The AI Partnership Race

Mar 30, 2023

A look at how Internet-age companies are partnering with AI startups for (1) research, (2) distribution, and (3) hardware.

Why? Because large companies can’t innovate the way startups can.

  • Slow product cycles from layers of bureaucracy
  • Extreme reputation risk (when things inevitably go wrong)
  • Disruption to existing business models (e.g., Search)
  • Distribution to a small but important new audience (e.g., LLM builders)
  • Incentives to make risky bets (e.g., startup equity)

Research

While all these companies have research organizations (Google researchers wrote the Transformers paper), there’s an inherent risk to productionizing these models. They could output incorrect, biased, or otherwise damaging information. They might train on the wrong data or bring up privacy concerns (a death sentence for companies already under intense public scrutiny).
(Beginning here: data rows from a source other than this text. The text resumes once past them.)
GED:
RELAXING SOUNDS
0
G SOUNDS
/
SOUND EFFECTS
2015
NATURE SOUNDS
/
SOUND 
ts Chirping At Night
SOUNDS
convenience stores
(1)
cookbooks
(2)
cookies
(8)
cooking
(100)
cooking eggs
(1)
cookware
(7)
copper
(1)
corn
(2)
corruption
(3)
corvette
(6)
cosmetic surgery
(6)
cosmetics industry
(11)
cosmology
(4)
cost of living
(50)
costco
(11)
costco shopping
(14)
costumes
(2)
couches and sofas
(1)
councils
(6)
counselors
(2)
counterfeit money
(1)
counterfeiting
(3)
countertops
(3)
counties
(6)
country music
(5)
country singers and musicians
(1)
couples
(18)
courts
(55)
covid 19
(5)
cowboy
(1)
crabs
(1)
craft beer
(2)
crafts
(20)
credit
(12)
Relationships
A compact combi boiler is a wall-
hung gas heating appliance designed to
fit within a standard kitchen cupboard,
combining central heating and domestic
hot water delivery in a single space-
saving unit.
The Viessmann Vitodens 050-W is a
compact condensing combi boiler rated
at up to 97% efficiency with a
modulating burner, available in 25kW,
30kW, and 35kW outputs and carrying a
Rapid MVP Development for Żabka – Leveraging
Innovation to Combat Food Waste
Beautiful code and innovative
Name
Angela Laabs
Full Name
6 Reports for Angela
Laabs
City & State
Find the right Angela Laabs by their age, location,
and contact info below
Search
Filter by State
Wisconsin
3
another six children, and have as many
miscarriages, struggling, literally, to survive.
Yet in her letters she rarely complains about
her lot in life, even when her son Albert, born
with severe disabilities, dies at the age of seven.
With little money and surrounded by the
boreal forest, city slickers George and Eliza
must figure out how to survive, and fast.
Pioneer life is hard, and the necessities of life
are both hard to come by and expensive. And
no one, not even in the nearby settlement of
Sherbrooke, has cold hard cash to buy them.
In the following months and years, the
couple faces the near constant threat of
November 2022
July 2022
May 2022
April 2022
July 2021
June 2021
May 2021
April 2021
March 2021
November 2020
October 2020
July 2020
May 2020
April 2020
The startups gain some proprietary distribution for their models, but most importantly, access to the hardware and cloud resources they need to train foundational models.

Distribution

Distribution is all you need (right?). These companies defined distribution, so why would they need partners? While the field is still nascent, it’s essential to get the technology into the hands of the right people. That means (1) developers, (2) startups building the next big thing (3) and data scientists and machine learning practitioners. Startups that are hyper-focused on creating a dense community of these personas can beat the hyper-scaled companies that have to do everything. The partners can then access the foundational models and state-of-the-art research (e.g., OpenAI Codex / GitHub Copilot) to build differentiated products.

Hardware

Right now, access to GPUs is scarce. Startups fight to request quota on the cloud providers (and others, building their own data centers). At the lowest level, many of these models are tightly coupled to the underlying hardware, and I believe we’ll only see more application-specific chips (read: transformer-optimized architectures). Cloud hyper-scalers have started building this ability over the last few years, and Google and Apple have done so via chips for mobile. Even Meta has built out this capability with its partnerships in VR headsets. For what it’s worth, Meta has also worked to abstract the underlying GPUs (re: commoditize) out of PyTorch.

I left NVIDIA out of this, as it seems like they aren’t restricting themselves to a single cloud provider and are even moving up the stack via open-source.